An Eye for Detail

I hate it when people let me down. Obviously, in life and in business, sometimes it’s inevitable and you just have to accept it. What’s worse though……much worse…..is when someone knows that they’ll have to let you down and yet they say nothing in the hope that it will all be OK in the end and some miracle or other will save them.

I imagine it’s a feeling that Home Secretary, Theresa May, knows only too well this week as she wrestles with the monumental failure to deliver that G4S has finally admitted to. The eyes of the world – and the world’s media – are all looking to Miss May to put things right while the political opposition, the police and the army are all considering how the G4S catastrophe might be turned to their long term advantage.
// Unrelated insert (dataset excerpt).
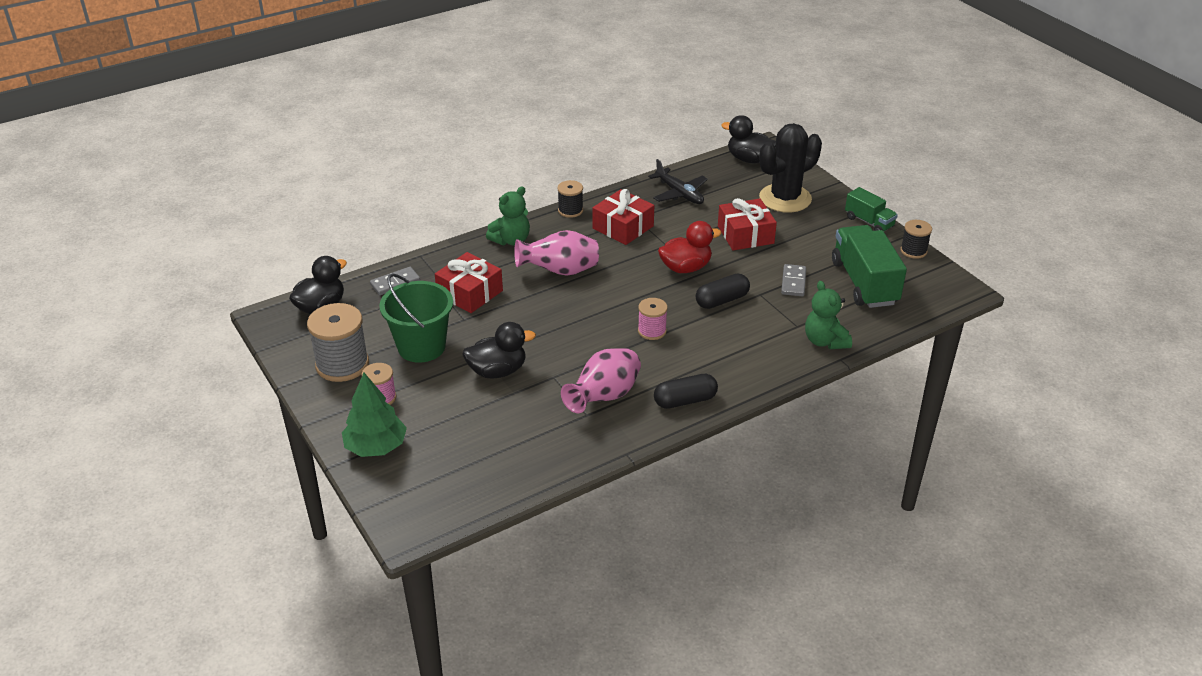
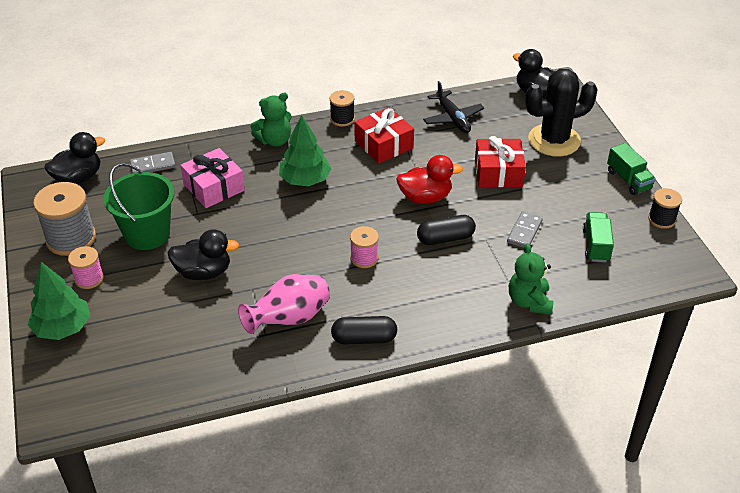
camera: 15 degrees right, 5 degrees up
(469, 293) = (214, 187): red gift -> pink gift
(560, 271) = (305, 180): pink vase -> green tree
(864, 283) = (596, 245): green truck -> green truck, size x0.56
So…..what has all this got to do with marketing?  For G4S there’s a reputation management question but that’s far too big a remit to be tackled in a few paragraphs! Much more succinct are the warnings that this unfortunate series of events can serve as for us all:

  1. Never over promise and under-deliver
  2. If it’s business critical make sure you put a clear critical path in place and manage delivery against every milestone

Of course, most people will never have anything quite so business critical as security for the Olympics to deliver but all companies have important deadlines to meet.  Suppliers can let you down and all the apologies, discounts and promises to better next time around won’t compensate for missed deadlines and lost opportunities.

So what’s the answer? When looking for marketing services there are some key considerations and, no matter what existing relationship, reputation or recommendation is involved, they should always form part of the decision making criteria:

  • Make sure you meet the team you’ll be working with, not just the suits that talk the talk
  • Get what you pay for: don’t cut corners for a cheap deal or pay a premium for your suppliers fancy overheads
  • Expect accountability: who will take responsibility for delivering your objectives, what will they provide and when will you receive it?
  • Hire the person not just their reputation: do you trust them? Can you be candid with them? Do they understand your business?

There is no failsafe way of avoiding being let down, but, in my experience, if you keep your eye on the detail, the bigger picture will inevitably come together.